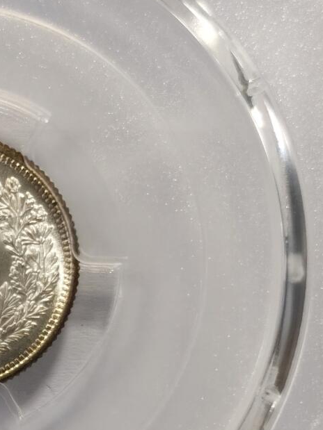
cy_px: 431
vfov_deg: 12.4
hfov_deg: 9.3
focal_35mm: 157
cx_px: -57
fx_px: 1954
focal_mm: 5.56
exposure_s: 1/100
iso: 80
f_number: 16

### What to work on
Write out the listing above again, exactly, but with no pictures in the copy.

### Output
cy_px: 431
vfov_deg: 12.4
hfov_deg: 9.3
focal_35mm: 157
cx_px: -57
fx_px: 1954
focal_mm: 5.56
exposure_s: 1/100
iso: 80
f_number: 16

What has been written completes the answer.